History: of marriage has changed over time (used to have arranged)
Safeguards children and families and draw meaning from related rights of child rearing, procreation, and education
Laws harm and humiliate children of same sex couples
These couple lose out on state benefits and become 2nd class citizens
Washington v. Glucksberg:
ASSISTED SUICIDE
WA law said it was a crime to knowingly cause or aid another person to attempt suicide. Glucksberg was a physician in WA and brought suit alleging that he treated terminally-ill patients and would have assisted those patients in ending their lives if not for the WA law.

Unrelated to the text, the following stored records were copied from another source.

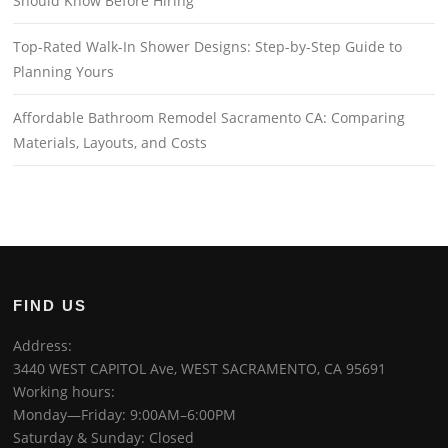
Should Know Before Hiring
Top-Rated Walk-In Shower Designs: Step-by-Step Guide to
Planning Yours
Affordable Bathroom Remodel Sacramento CA: Comparing
Materials, Layouts, and Costs
FIND US
Address:
3440 WEST CAPITOL Ave, WEST SACRAMENTO, CA 95691
Working hours:
Monday—Friday: 9:00AM–6:00PM
Saturday & Sunday: Closed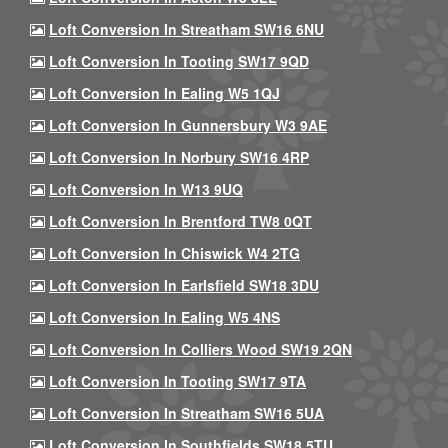
Loft Conversion In Streatham SW16 6NU
Loft Conversion In Tooting SW17 9QD
Loft Conversion In Ealing W5 1QJ
Loft Conversion In Gunnersbury W3 9AE
Loft Conversion In Norbury SW16 4RP
Loft Conversion In W13 9UQ
Loft Conversion In Brentford TW8 0QT
Loft Conversion In Chiswick W4 2TG
Loft Conversion In Earlsfield SW18 3DU
Loft Conversion In Ealing W5 4NS
Loft Conversion In Colliers Wood SW19 2QN
Loft Conversion In Tooting SW17 9TA
Loft Conversion In Streatham SW16 5UA
Loft Conversion In Southfields SW18 5TU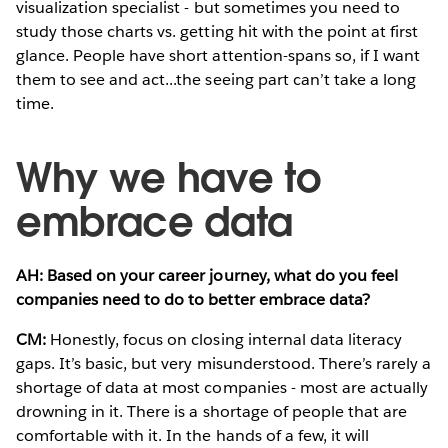
visualization specialist - but sometimes you need to
study those charts vs. getting hit with the point at first
glance. People have short attention-spans so, if I want
them to see and act...the seeing part can’t take a long
time.
Why we have to
embrace data
AH: Based on your career journey, what do you feel
companies need to do to better embrace data?
CM:
Honestly, focus on closing internal data literacy
gaps. It’s basic, but very misunderstood. There’s rarely a
shortage of data at most companies - most are actually
drowning in it. There is a shortage of people that are
comfortable with it. In the hands of a few, it will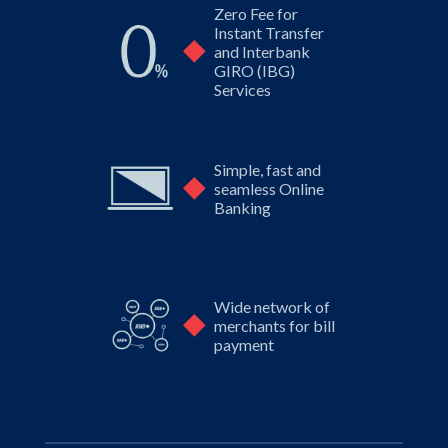
Zero Fee for
Instant
Transfer
and Interbank
GIRO (IBG)
Services
Simple, fast and
seamless
Online
Banking
Wide network of
merchants
for bill
payment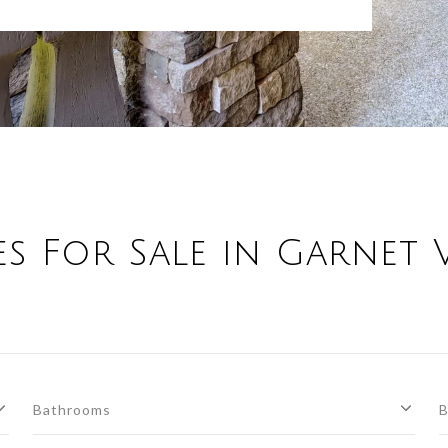
s For Sale in Garnet V
Bathrooms
B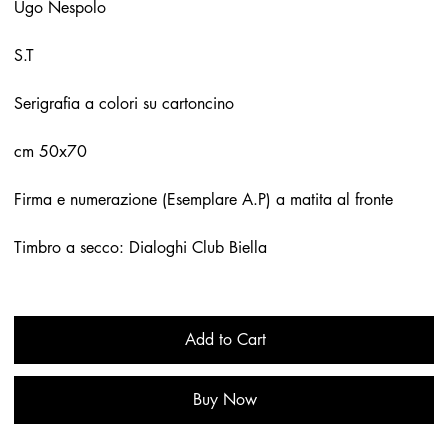
Ugo Nespolo
S.T
Serigrafia a colori su cartoncino
cm 50x70
Firma e numerazione (Esemplare A.P) a matita al fronte
Timbro a secco: Dialoghi Club Biella
Add to Cart
Buy Now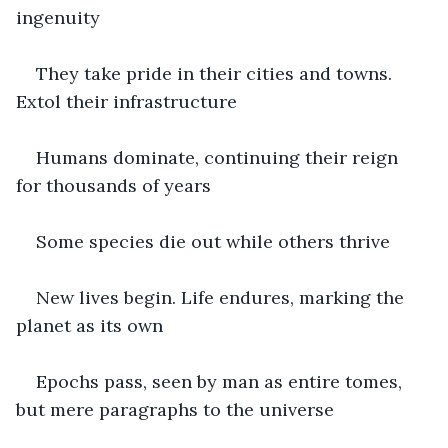
ingenuity
They take pride in their cities and towns. 
Extol their infrastructure
Humans dominate, continuing their reign 
for thousands of years
Some species die out while others thrive
New lives begin. Life endures, marking the 
planet as its own
Epochs pass, seen by man as entire tomes, 
but mere paragraphs to the universe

Majority Holding (Rehnquist) → NO the right to physician-assisted suicide is not a constitutionally-protected liberty interest under the Due Process Clause.
Reasoning:
2-step analysis for deciding whether a fundamental right exists under the Due Process Clause:
1. Whether the right is objectively, deeply rooted in US history and tradition and implicit in the concept of ordered liberty such that neither liberty nor justice would exist if the right was sacrificed; and
2. Whether a careful description exists of the fundamental liberty interest.
O’Connor Concurrence:
There is no generalized right to commit suicide, therefore there is no reason for the Court to consider the narrower question of whether a mentally competent person experiencing great suffering has a constitutionally cognizable interest in obtaining a physician assisted suicide.
Breyer Concurrence:
The majority should not have considered whether physician-assisted suicide was a fundamental right.
Souter Concurrence:
Glucksberg improperly asks the Court to treat the DPC as a vague and indefinable protection of a broad range of interests; state legislatures are better suited than courts to determine whether certain rights are “fundamental” and protected by the DPC.
KEY TAKEAWAY: There is no constitutionally-protected right to physician-assisted suicide because there is a deeply rooted rejection of the practice in US history and WA’s ban on physician-assisted suicide survived the rational basis test.